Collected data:
++++++++++

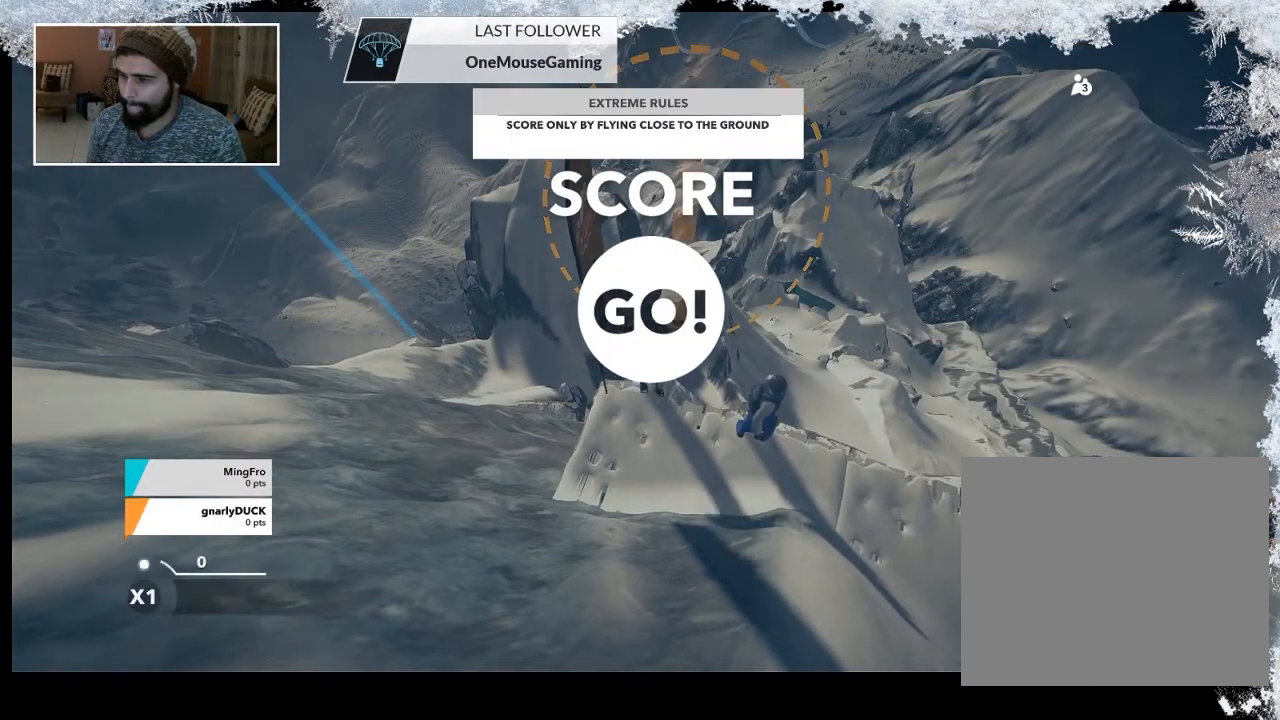
{"buttons": [], "left_stick": "down", "right_stick": "center", "events": [[300, "left_stick", "down"]]}
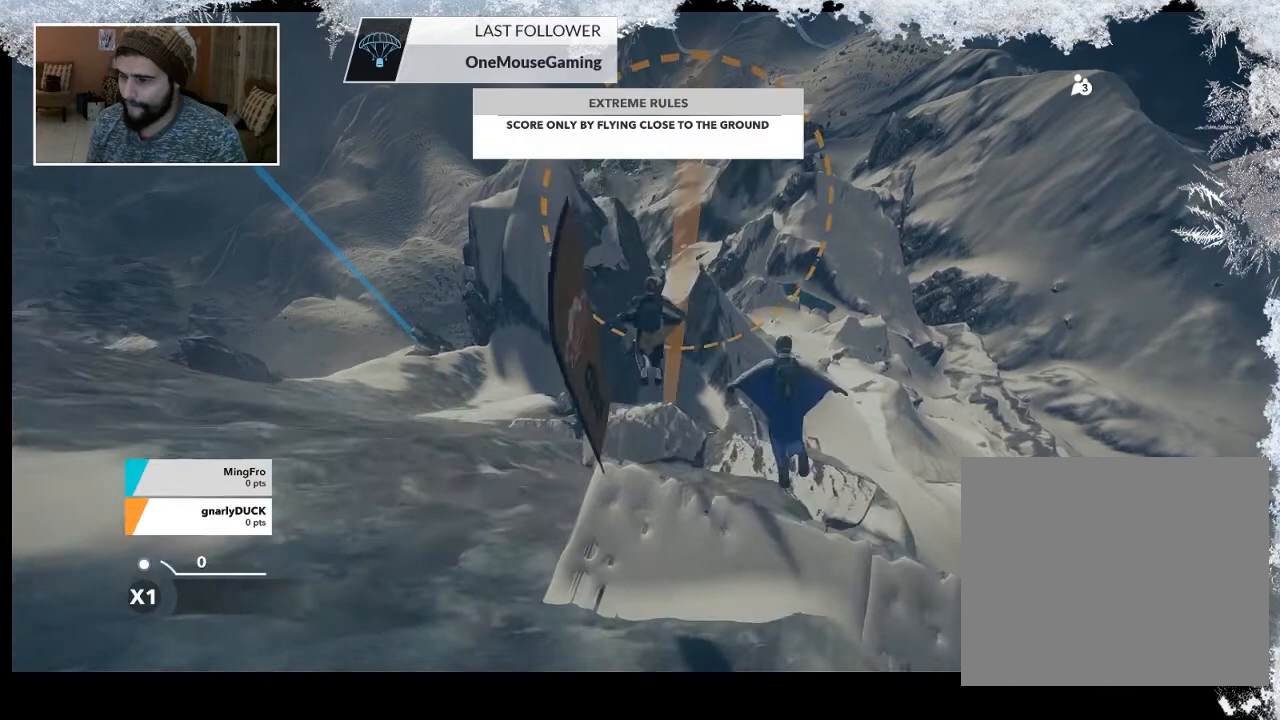
{"buttons": [], "left_stick": "down", "right_stick": "center", "events": []}
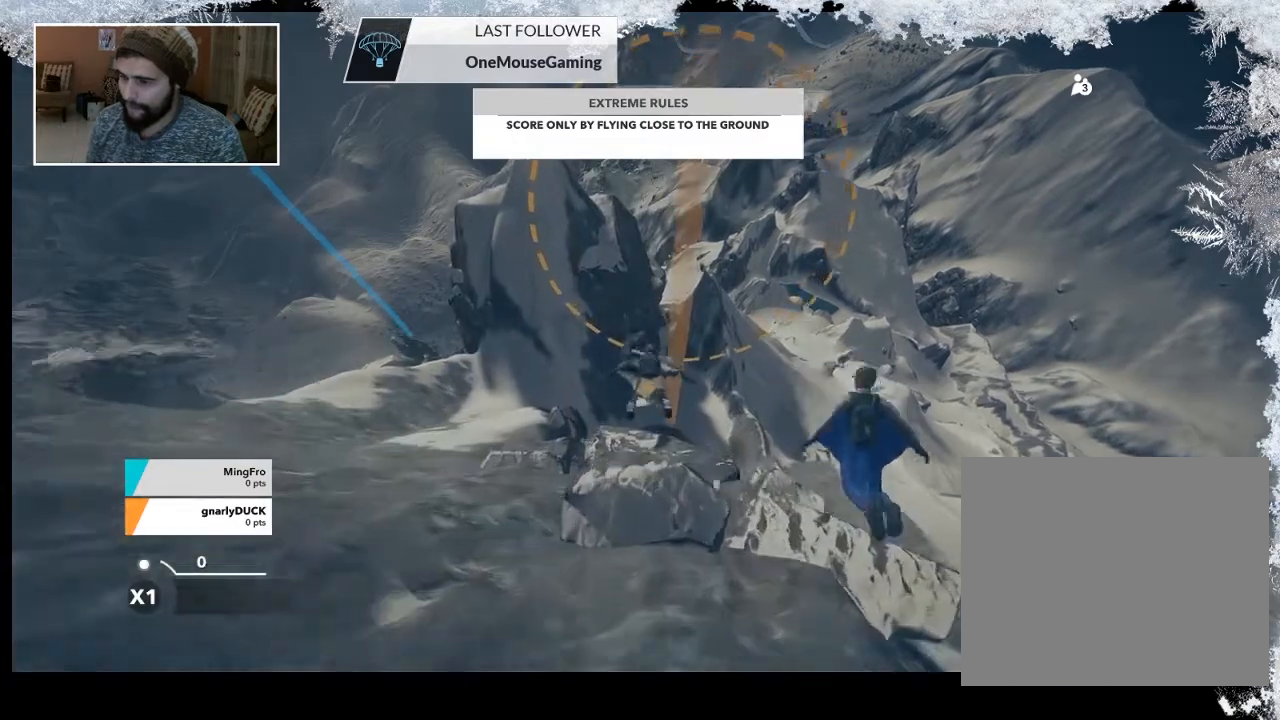
{"buttons": [], "left_stick": "down", "right_stick": "center", "events": []}
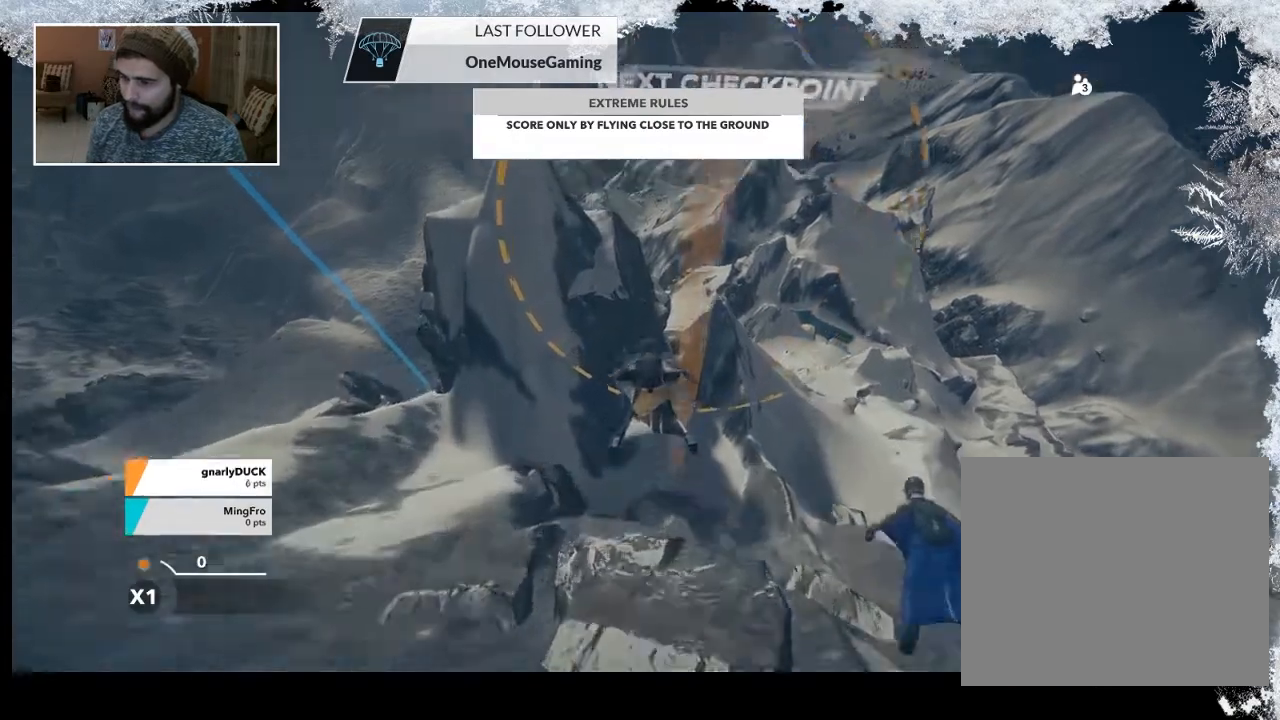
{"buttons": [], "left_stick": "down", "right_stick": "center", "events": []}
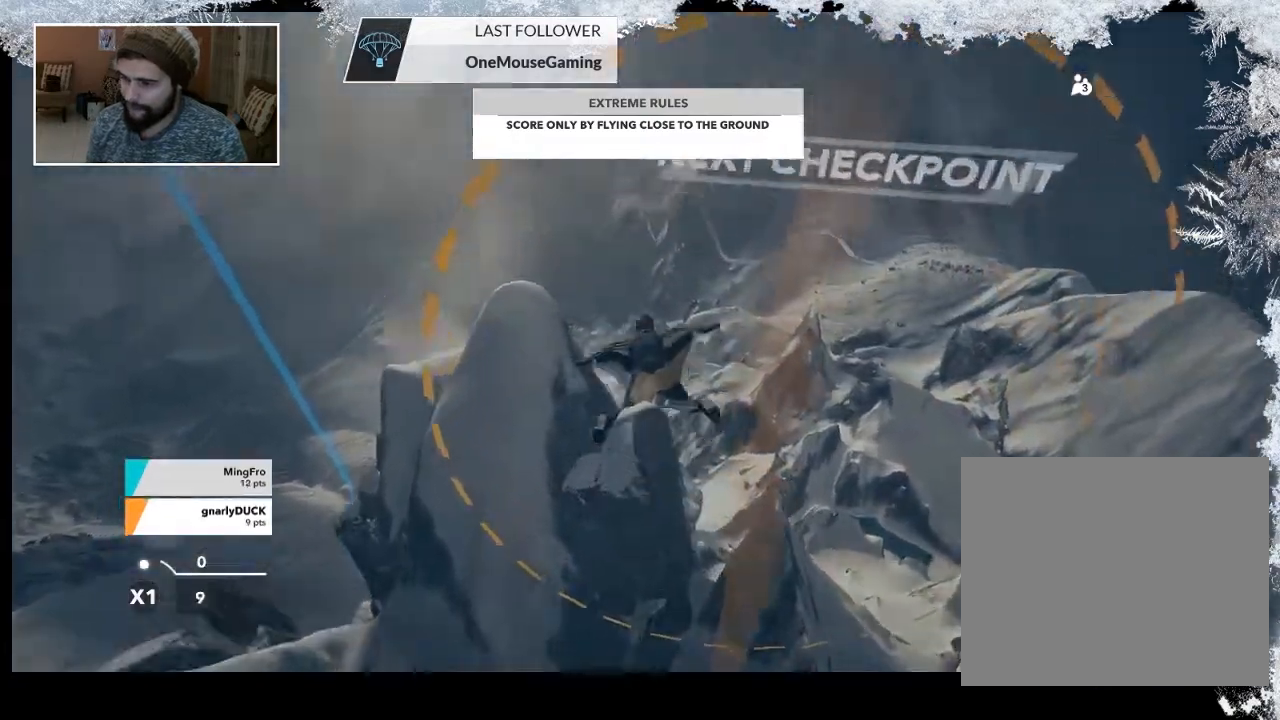
{"buttons": [], "left_stick": "down-left", "right_stick": "center", "events": [[333, "left_stick", "down-left"]]}
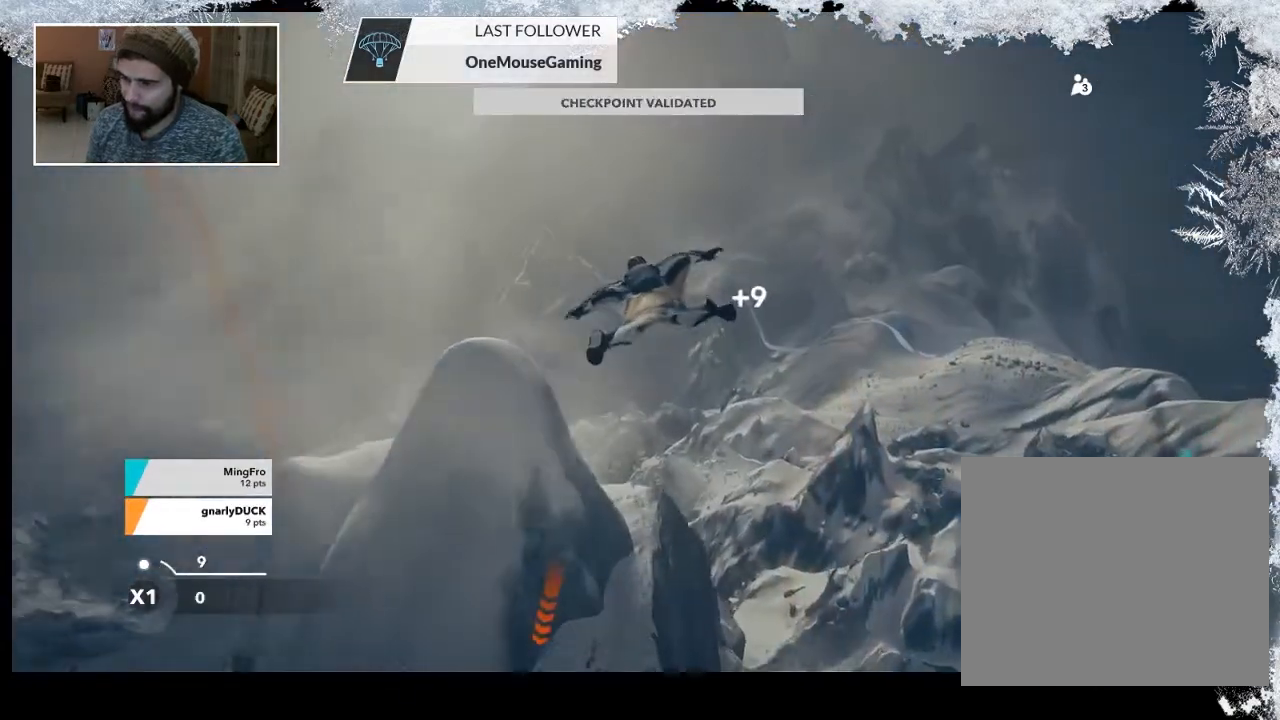
{"buttons": [], "left_stick": "up-left", "right_stick": "center", "events": [[500, "left_stick", "up-left"]]}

++++++++++

→ **ACTIVITY**:
The records must be restated word for word, apart from any images.

→ **EXERCISE RESPONSE**:
{"buttons": [], "left_stick": "down", "right_stick": "center", "events": [[300, "left_stick", "down"]]}
{"buttons": [], "left_stick": "down", "right_stick": "center", "events": []}
{"buttons": [], "left_stick": "down", "right_stick": "center", "events": []}
{"buttons": [], "left_stick": "down", "right_stick": "center", "events": []}
{"buttons": [], "left_stick": "down-left", "right_stick": "center", "events": [[333, "left_stick", "down-left"]]}
{"buttons": [], "left_stick": "up-left", "right_stick": "center", "events": [[500, "left_stick", "up-left"]]}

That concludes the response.